8. On the findings of Judge Bennett, we know that he is the “relative of an EEA national” who is “residing in a country other than the United Kingdom and is dependent upon the EEA national…”, so he meets the requirements at paragraph 2 (a) and (b). As to (c), the Appellant meets sub-clause (c)(i): he wants to join the EEA national in the United Kingdom. That being the case, Mr Tufan accepts, the Appellant is an extended family member, and the ECO must now consider his application on that footing.

9. The error accepted to have been made by Judge Bennett is in his misdirection at paragraph 12 of his decision. There the Tribunal summarises reg 8 as follows:

“…Mr A must establish that

(a) He is now either

(1) Dependent on ‘the EEA national’, therefore Mr NI, or
(2) A member of his household,

(3) Mr NI is residing in the United Kingdom ‘in accordance with’ the 2016 regulations..

(4) He (Mr A)

(1) Wishes to join Mr NI in the United Kingdom, and
(2) Would, if he were granted a family permit, continue to be either

(i) Dependent upon him (Mr NI) or
(ii) A member of his household

10. The unfortunate error in this perhaps unnecessary transposition of the regulation is highlighted in bold above: there is no ‘and’ between (1) and (2). It should have read ‘or’:

(2) The condition in this paragraph is that the person is—
(a) a relative of an EEA national; and
(b) residing in a country other than the United Kingdom and is
dependent upon the EEA national or is a member of the EEA
national’s household; and either—
(i) is accompanying the EEA national to the United Kingdom or wants to join the EEA national in the United Kingdom; or
(ii) has joined the EEA national in the United Kingdom and continues to be dependent upon the EEA national, or to be a member of the EEA national’s household.

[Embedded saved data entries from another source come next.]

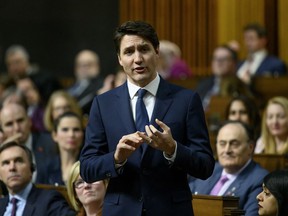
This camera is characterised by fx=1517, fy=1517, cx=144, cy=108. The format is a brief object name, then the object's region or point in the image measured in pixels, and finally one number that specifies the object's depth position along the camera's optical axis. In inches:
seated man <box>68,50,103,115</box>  643.3
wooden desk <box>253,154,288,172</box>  397.8
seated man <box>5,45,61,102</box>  651.7
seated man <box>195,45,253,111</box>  601.9
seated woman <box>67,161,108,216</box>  320.6
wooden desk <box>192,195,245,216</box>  304.4
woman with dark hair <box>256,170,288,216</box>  269.2
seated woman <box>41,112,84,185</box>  429.5
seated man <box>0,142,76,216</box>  334.8
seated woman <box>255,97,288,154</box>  448.9
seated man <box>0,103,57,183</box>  469.4
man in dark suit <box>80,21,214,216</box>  244.8
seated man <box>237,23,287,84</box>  634.4
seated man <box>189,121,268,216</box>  349.2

11. The consequence of this misdirection at paragraph 11 of the First-tier Tribunal’s decision was that it then spent a further 20 pages going into significant detail about why, on its findings, the Appellant could not show that he would continue to be dependent upon his brother-in-law once he arrived here, or that he would become part of his household. As the Secretary of State accepts, he was not required to show either of these things.

12. The decision of the First-tier Tribunal is set aside, and the appeal is allowed. It is now for the ECO to exercise his discretion in deciding whether to grant a family permit.


Decisions

13. The decision of the First-tier Tribunal is set aside.

14. The decision in the appeal is remade as follows: the appeal is allowed on the grounds that the decision is not in accordance with EU law.

15. There is no order for anonymity.